### Your instructions
Set down the final stretch of the data, from the line that holds "left_click(276, 330)" through the last line, both included, with pictures left out.

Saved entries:
____

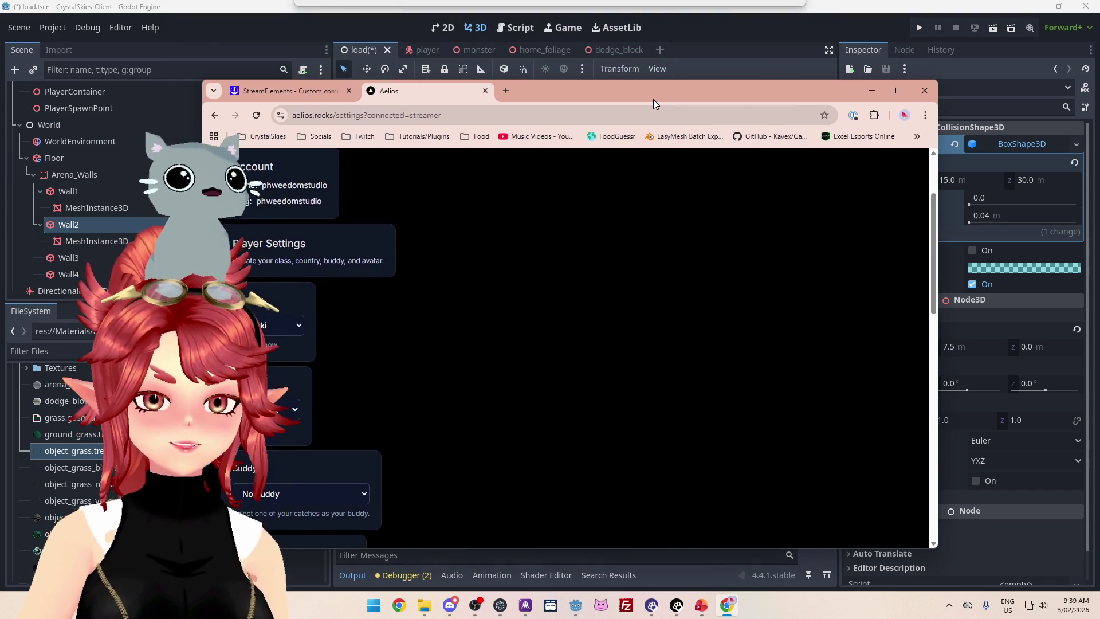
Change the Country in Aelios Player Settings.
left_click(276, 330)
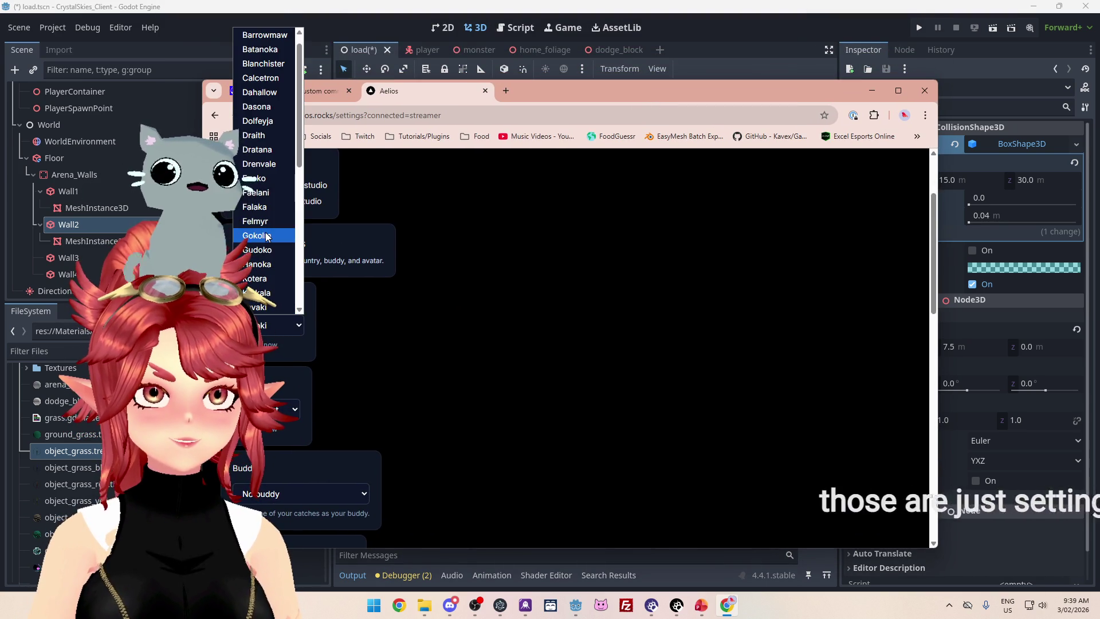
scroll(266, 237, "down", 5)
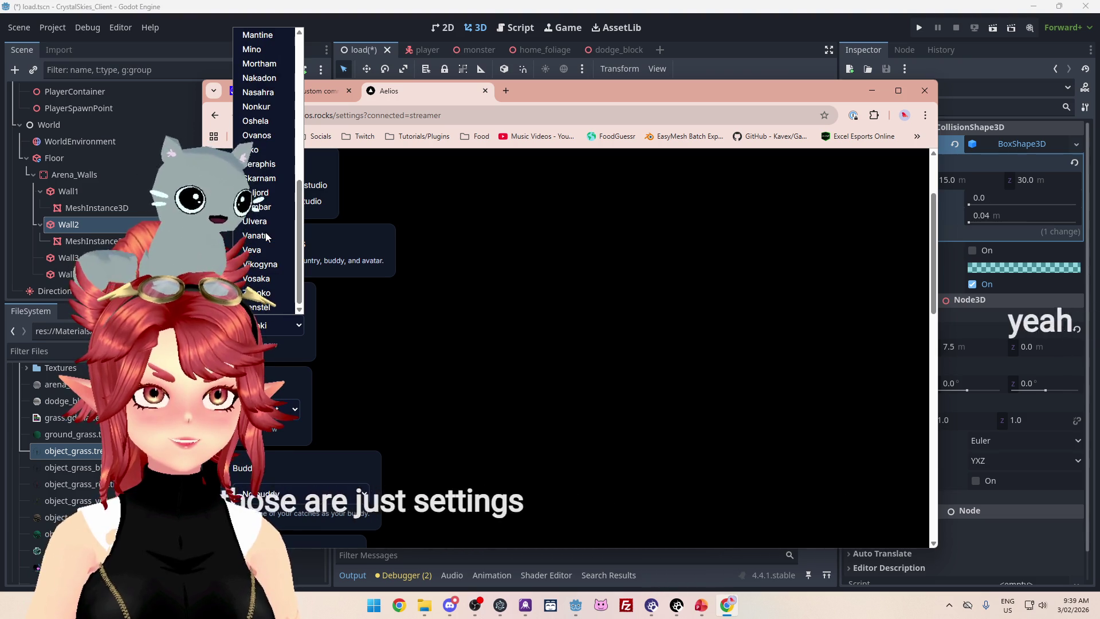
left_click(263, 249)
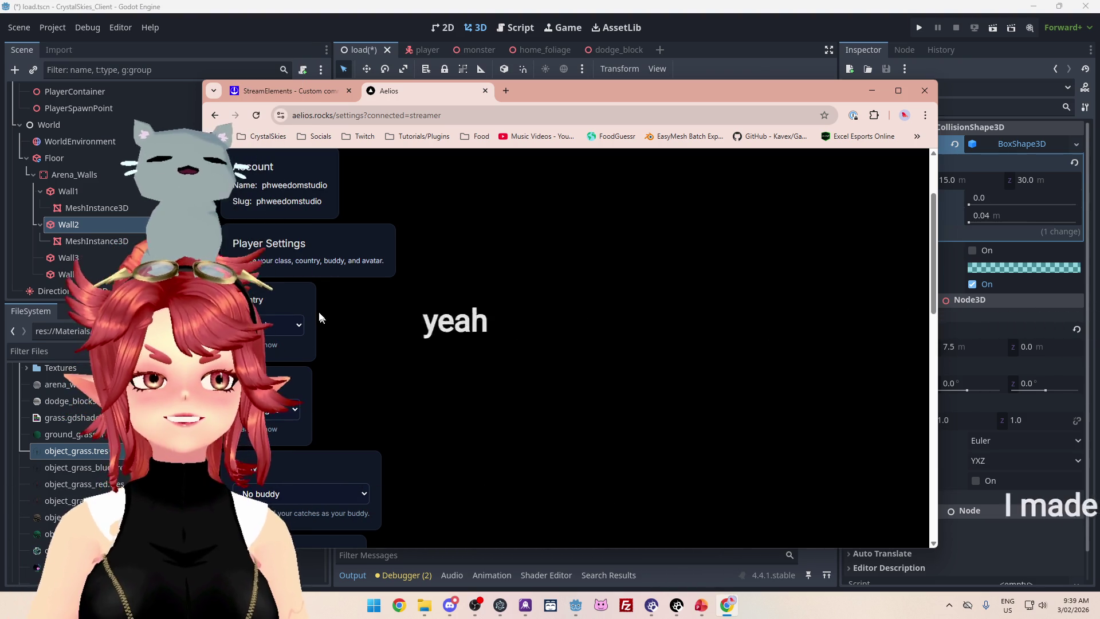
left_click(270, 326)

____

### Problem solution
left_click(276, 330)
scroll(266, 237, "down", 5)
left_click(263, 249)
left_click(270, 326)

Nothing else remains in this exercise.